How does payment name resolution work?
In four steps:
- Register a name. A person or agent claims a
pay:name (e.g.pay:agent.compute). - Resolve it. A sender's app or agent queries the name. The protocol returns a complete payment instruction: rail, address, routing, and an ISO 20022 hint.
- Pick the rail. The same name can resolve to XRPL, FedNow, or ACH — whichever is optimal for that payment.
- Settle. The payment executes on the chosen rail. DNS://Money never touches the funds — it only names and resolves.
Is this the same as "payment name resolution"?
Yes — that's the technical term, and it's worth disambiguating:
- It is not Microsoft's Peer Name Resolution Protocol (PNRP), a 2000s-era IPv6 peer-to-peer name system.
- It is not confirmation of payee — the bank check that matches a name to an account to prevent fraud. That returns a yes/no; payment name resolution returns where and how to pay.
How is it different from x402, a bank alias, or ENS?
| Approach | What it resolves | Rails | Agent-native |
|---|---|---|---|
| DNS://Money (pay:) | name → full payment instruction | XRPL, FedNow, ACH (multi-rail) | Yes |
| Bank alias (FedNow/RTP/Pix/Visa+) | phone/email → one bank account | Single rail | No |
| x402 (Coinbase) | HTTP 402 → settlement on a crypto address | Crypto | Partial |
| ENS | name → one Ethereum address | Ethereum only | Partial |
The short version: x402 settles a payment; DNS://Money names and resolves the destination — the layer above every rail. The two are complementary, not competing.
Has it actually been used?
Yes. On 2026-03-13, two AI systems paid each other autonomously on XRPL mainnet using pay: name resolution — policy-bound, on-chain, no human in the loop. It's a verifiable transaction, not a demo: view the genesis transaction →
Glossary
- pay:
- The namespace scheme for payment names, e.g.

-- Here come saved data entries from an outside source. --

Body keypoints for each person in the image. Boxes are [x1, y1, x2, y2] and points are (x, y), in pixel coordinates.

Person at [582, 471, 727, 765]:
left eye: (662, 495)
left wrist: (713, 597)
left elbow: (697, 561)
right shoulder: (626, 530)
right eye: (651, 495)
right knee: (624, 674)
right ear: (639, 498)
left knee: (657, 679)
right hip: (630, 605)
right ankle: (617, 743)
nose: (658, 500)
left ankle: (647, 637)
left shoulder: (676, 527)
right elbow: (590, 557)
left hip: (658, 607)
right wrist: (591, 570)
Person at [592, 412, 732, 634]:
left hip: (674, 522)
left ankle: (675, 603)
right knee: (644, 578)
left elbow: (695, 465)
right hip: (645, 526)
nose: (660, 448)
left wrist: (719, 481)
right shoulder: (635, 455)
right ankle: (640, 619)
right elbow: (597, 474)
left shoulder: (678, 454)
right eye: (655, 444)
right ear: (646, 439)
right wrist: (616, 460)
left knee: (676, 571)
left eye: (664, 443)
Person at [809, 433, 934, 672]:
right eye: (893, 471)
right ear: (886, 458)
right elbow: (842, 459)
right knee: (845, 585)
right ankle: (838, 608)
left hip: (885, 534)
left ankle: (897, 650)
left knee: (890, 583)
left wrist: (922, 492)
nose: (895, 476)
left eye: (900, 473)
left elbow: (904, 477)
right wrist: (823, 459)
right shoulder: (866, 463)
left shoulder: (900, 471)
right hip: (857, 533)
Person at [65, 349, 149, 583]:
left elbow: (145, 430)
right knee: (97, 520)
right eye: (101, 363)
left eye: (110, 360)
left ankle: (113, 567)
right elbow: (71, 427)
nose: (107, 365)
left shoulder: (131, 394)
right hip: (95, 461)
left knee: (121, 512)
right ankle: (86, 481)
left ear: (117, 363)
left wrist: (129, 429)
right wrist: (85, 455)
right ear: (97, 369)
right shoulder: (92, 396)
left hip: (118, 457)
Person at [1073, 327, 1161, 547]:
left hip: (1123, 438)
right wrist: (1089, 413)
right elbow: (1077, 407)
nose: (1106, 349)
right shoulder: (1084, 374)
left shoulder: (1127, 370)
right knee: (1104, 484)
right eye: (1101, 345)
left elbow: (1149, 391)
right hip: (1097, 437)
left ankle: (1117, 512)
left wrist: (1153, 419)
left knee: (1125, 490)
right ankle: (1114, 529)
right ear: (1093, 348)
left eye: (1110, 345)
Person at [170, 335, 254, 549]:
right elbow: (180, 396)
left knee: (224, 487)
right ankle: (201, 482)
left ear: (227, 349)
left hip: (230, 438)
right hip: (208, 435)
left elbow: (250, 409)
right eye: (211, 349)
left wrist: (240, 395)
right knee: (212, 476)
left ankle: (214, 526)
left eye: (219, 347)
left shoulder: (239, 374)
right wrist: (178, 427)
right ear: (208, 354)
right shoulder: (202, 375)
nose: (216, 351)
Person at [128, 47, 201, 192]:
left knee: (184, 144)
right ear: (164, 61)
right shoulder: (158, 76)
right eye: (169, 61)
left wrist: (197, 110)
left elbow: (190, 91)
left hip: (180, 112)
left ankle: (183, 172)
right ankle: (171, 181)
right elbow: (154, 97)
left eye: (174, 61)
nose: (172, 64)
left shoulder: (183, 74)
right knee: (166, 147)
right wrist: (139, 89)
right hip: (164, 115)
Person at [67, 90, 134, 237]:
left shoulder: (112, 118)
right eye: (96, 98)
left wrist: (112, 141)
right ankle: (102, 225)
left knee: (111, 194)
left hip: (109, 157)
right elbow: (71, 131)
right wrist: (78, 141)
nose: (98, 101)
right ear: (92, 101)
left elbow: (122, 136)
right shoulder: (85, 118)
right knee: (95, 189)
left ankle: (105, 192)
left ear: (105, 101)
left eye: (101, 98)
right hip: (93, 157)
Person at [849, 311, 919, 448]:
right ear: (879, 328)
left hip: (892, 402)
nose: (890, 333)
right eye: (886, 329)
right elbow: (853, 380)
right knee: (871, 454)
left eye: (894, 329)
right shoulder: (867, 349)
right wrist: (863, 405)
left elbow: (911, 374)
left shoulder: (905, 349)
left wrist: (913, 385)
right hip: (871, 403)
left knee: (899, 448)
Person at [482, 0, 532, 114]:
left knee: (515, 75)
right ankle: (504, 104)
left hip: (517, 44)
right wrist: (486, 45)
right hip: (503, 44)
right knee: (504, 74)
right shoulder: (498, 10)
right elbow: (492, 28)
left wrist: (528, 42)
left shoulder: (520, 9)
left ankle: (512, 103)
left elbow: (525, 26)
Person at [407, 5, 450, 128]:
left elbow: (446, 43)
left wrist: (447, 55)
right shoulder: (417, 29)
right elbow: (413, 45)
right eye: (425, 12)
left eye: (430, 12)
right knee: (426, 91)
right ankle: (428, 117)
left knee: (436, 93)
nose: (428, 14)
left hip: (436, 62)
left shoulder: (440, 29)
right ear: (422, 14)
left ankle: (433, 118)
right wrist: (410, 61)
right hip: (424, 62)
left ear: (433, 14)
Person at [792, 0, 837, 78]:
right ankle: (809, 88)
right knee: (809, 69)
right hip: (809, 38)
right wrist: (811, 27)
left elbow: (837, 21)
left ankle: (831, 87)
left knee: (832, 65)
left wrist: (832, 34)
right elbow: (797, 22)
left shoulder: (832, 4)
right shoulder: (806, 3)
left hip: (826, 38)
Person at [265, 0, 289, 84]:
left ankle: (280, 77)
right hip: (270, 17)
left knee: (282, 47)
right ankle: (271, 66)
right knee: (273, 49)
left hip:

pay:vendor.alpha. - FAS-1 (Financial Address Standard)
- The open (CC BY 4.0) spec defining how a
pay:name resolves to a payment endpoint. Not to be confused with FASB accounting standards. - payment name resolution
- Turning a human-readable name into executable payment instructions (rail, address, routing, ISO 20022 hint).
- rail
- A settlement network — e.g. XRPL, FedNow, ACH — that a resolved name can point to.